When Adam Smith created his ‘pin factory’ example, he launched the concept of the division of labor. Before Smith’s concept, production of a ‘thing’ was done in it’s entirety by one individual from beginning to end.
If a spinning wheel was being manufactured, one person made that wheel from beginning to end. Adam Smith realized that it was more efficient for one person to make one part over and over and to send that part down an ‘assembly line’ until the whole was created by the last person. He use the manufacture of sewing pins as an example.
People tend to think of this as a point in time and not a progression. The division of labor was born and it continues to exist. But what was born was the division of physical labor. And this matured into vast complexities and methodologies for how to effectively and efficiently manufacture ‘things.’
But it didn’t stop there. As computers matured and connected, suddenly it had become possible to share mental tasks. The concept is commonly referred to as ‘crowd sourcing.’ Essentially, individuals began to divide and share ‘mental labor.’
In our day this ‘mental division of labor’ is becoming a deep discipline similar to what has already emerged for the division of physical labor.
When this full progression from the perfection of physical on to the perfection of mental is complete, we will realize that the division of labor concept itself is painfully outdated.

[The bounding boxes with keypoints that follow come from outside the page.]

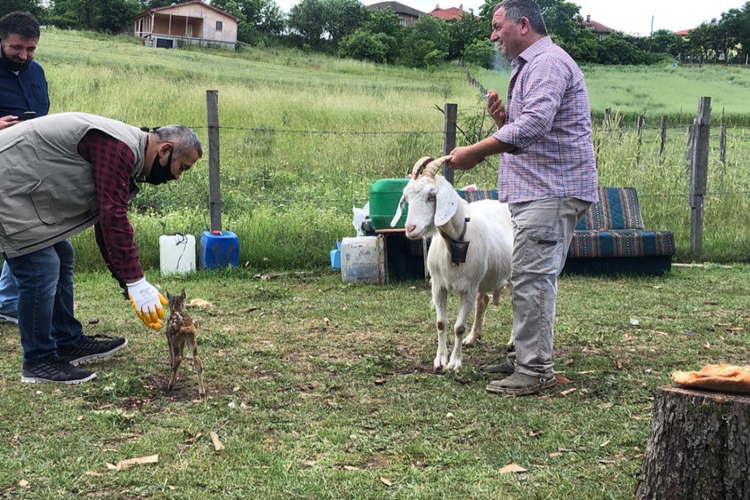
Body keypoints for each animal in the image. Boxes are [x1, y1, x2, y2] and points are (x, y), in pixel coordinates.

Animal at [390, 155, 516, 372]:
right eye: (406, 197)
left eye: (432, 196)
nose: (410, 228)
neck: (456, 242)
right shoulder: (438, 286)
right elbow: (441, 323)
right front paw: (440, 361)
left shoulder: (469, 289)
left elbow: (459, 327)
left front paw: (455, 362)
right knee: (483, 301)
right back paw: (472, 338)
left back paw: (512, 342)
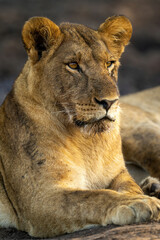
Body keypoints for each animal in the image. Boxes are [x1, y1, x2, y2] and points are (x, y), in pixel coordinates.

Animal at [0, 15, 160, 237]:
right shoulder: (39, 198)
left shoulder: (118, 174)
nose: (110, 102)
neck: (87, 140)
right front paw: (138, 203)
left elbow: (127, 187)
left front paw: (140, 196)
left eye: (109, 63)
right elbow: (93, 197)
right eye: (73, 65)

We will learn that the development of physical and mental sourcing does not solve the rapidly growing social crises.
Adam Smith created the division of labor to solve moral issues of his day and in effect created even more moral issues than their were before. I see the same kind of blind zeal for the mental division of labor, but when it has run it’s course, we’ll only be a little better at managing collective knowledge and still fairly big newbies at running an integral society.
What is coming next is a new way of thinking and an entirely new social model–A Second Enlightenment. Just as in Smith’s day there were many great thinkers that ushered in the first enlightenment, we will have the same in this next era. The foundation for this shift is already being laid.
These are exciting times, and I wouldn’t miss any of this for the world.